Boylan's memoir, She's Not There, was published by Broadway Books in 2003. Until 2001, she published under the name James Boylan. Boylan has been a frequent guest on a number of national television and radio programs, including the Oprah Winfrey Show, Larry King Live, The Today Show, and All My Children. She was the subject of a documentary on CBS 48 Hours.
She is also an ongoing contributor to Conde Nast Traveler magazine; her most recent work there concerned the islands of Casco Bay, Maine, in the July 2005 issue, and a story about the Turks and Caicos in February 2006. Boylan has also contributed articles to GQ, People, Allure, and Glamour. Her column, "There From Here", appears on Sundays in the papers of the Central Maine newspaper chain.
She graduated from Wesleyan University in 1980. From there, she moved to New York, where she was the managing editor of American Bystander magazine, the short-lived "American Punch" founded by the first cast of "Saturday Night Live" and an ad-hoc group of New Yorker cartoonists and SCTV actors and writers. Upon the demise of American Bystander in 1982, Boylan became an editorial assistant at Viking/Penguin, working for the managing editor of the Viking Press. Boylan followed with a stint as the production editor of the fiction line at E.P. Dutton until 1985.
Since 1988, Jenny Boylan has been a professor of creative writing and American literature at Colby College. Boylan was a visiting professor at University College Cork, Ireland, in 1998-99. She was promoted to the rank of full Professor in May 2001, and was chosen by students as the Charles Walker Bassett "Professor of the Year" in 2000. At present, she is Director of Creative Writing at Colby.
Work as a writerEdit
Boylan's first book, a collection of stories entitled Remind Me To Murder You Later, was published by Johns Hopkins University Press in 1988.

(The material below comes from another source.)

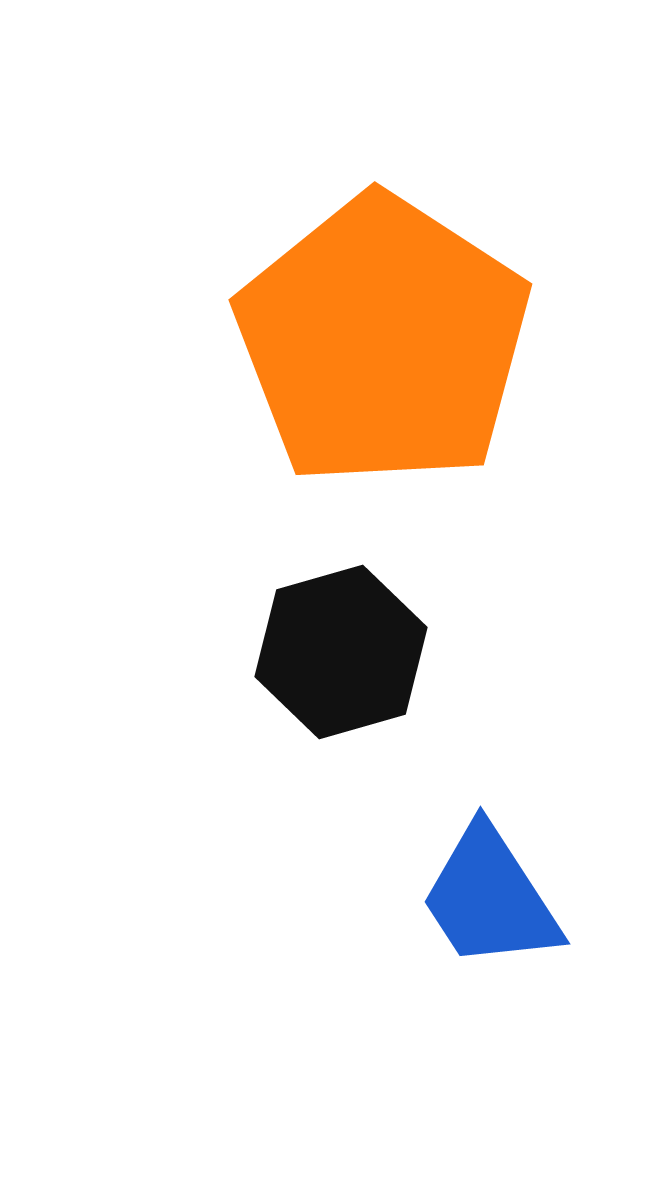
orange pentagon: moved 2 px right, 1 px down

Her first novel, The Planets, was published by the Poseidon Press imprint of Simon and Schuster. Loosely based upon the orchestral suite by Gustav Holst, The Planets followed the lives of several fictional characters in the real town of Centralia, Pennsylvania, which had been afflicted by an underground coal fire for several decades and housed few remaining residents. When one woman committed suicide while skydiving, she sets into effect a chain reaction of events, involving other residents of the burning town.
Picking up six years after The Planets concluded, The Constellations was published in 1994 by Random House.
Her 1997 novel, Getting In, published by Warner Books, focused on four high school students who go on quests to get into college. The novel was optioned for film by Renny Harlin and Geena Davis, and Boylan was tapped to write the initial screenplay.
Edward Albee commented on her in 1988: -- "Boylan observes carefully, and with love. [Her] levitating wit is wisely tethered to a humane concern…. I often broke into laughter, and was now and again, struck with wonder."